1. Total Attendance Over Time

p1 <- ggplot(fifa_data_clean, aes(x = year, y = totalattendance)) +
  geom_line(color = "#2C3E50", size = 1) +
  geom_point(aes(color = hosts), size = 3) +
  scale_y_continuous(labels = comma_format()) +
  theme_minimal() +
  labs(title = "FIFA World Cup Total Attendance Over Time",
       subtitle = "Showing progression from 1930 to present",
       x = "Year",
       y = "Total Attendance",
       color = "Host Country") +
  theme(
    plot.title = element_text(face = "bold", size = 14),
    legend.position = "bottom"
  )

ggplotly(p1)

3. Bubble Plot

# Create bubble plot - using fifa_data_clean
bubble_plot <- ggplot(fifa_data_clean, 
       aes(x = year, 
           y = totalattendance,
           size = averageattendance,
           color = matches,
           text = paste("Year:", year,
                       "<br>Host:", hosts,
                       "<br>Matches:", matches,
                       "<br>Total Attendance:", scales::comma(totalattendance),
                       "<br>Average Attendance:", scales::comma(averageattendance)))) +
  geom_point(alpha = 0.6) +
  scale_size_continuous(range = c(5, 20)) +
  scale_color_viridis() +
  scale_y_continuous(labels = scales::comma) +
  theme_minimal() +
  labs(title = "FIFA World Cup Attendance Analysis",
       subtitle = "Bubble size represents average attendance per match",
       x = "Year",
       y = "Total Attendance",
       color = "Matches",
       size = "Avg. Attendance") +
  theme(
    plot.title = element_text(face = "bold", size = 16),
    plot.subtitle = element_text(size = 12),
    legend.position = "right"
  )
# Convert to interactive plot
ggplotly(bubble_plot, tooltip = "text")

conclusision

From the first plot, we can see that the United States had the highest attendance during the World Cup, with approximately 3.6 million spectators in 1994. In contrast, Hungary recorded the lowest attendance, with about 600,000 attendees in 1930. This disparity may be attributed to the transportation systems of the time; in the 1930s, travel was likely more expensive and accessible mainly to the affluent and local citizens. However, I must emphasize that this is speculative, as I have not thoroughly examined the data. Additionally, it’s important to remember that correlation does not always imply causation.

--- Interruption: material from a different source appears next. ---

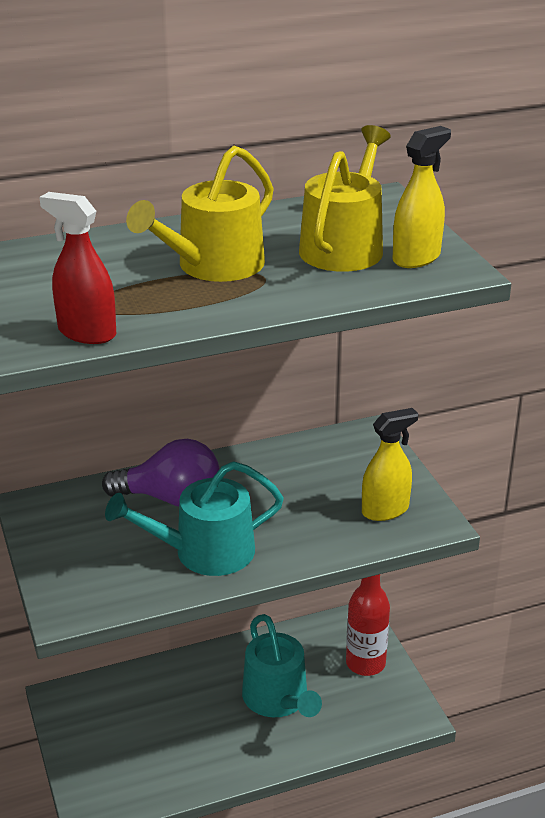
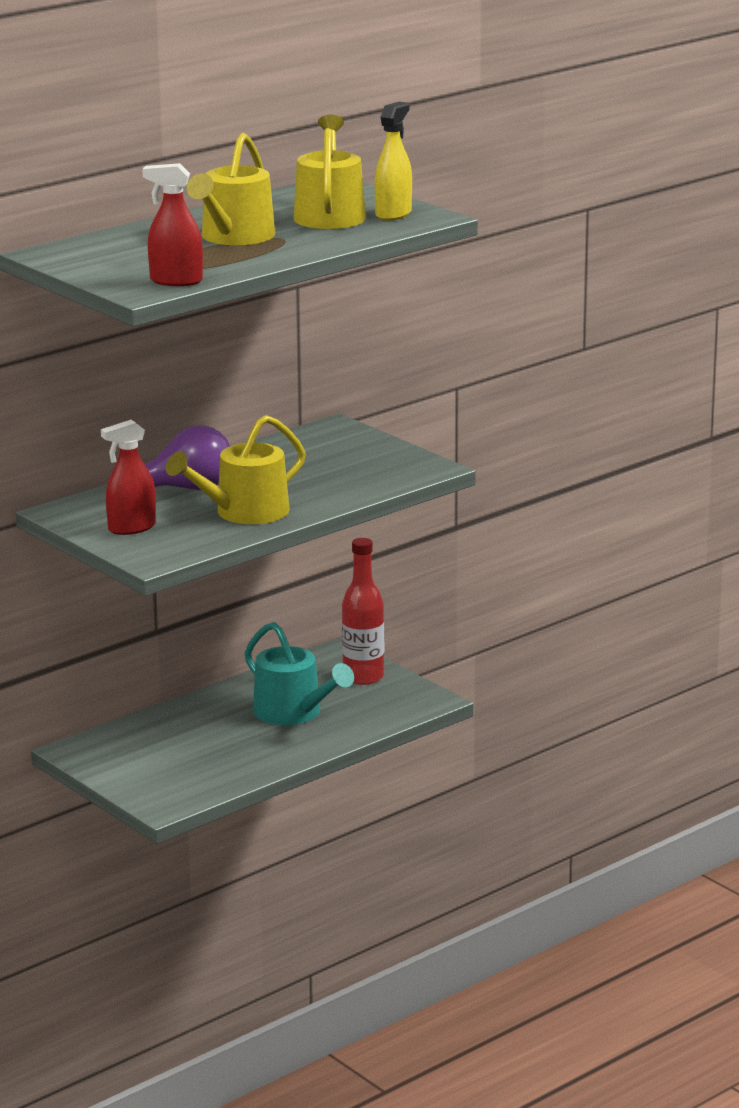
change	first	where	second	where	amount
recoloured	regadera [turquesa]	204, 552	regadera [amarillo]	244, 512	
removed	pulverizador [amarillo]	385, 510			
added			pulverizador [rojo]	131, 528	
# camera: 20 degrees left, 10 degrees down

I also analyzed the increase in the number of matches over the years and its impact on total attendance. As expected, the United States maintained the highest attendance figures, around 3.6 million, while Hungary’s attendance was about 600,000. Various factors may contribute to these trends, and further exploration of the Wikipedia page could provide additional insights into the influences at play.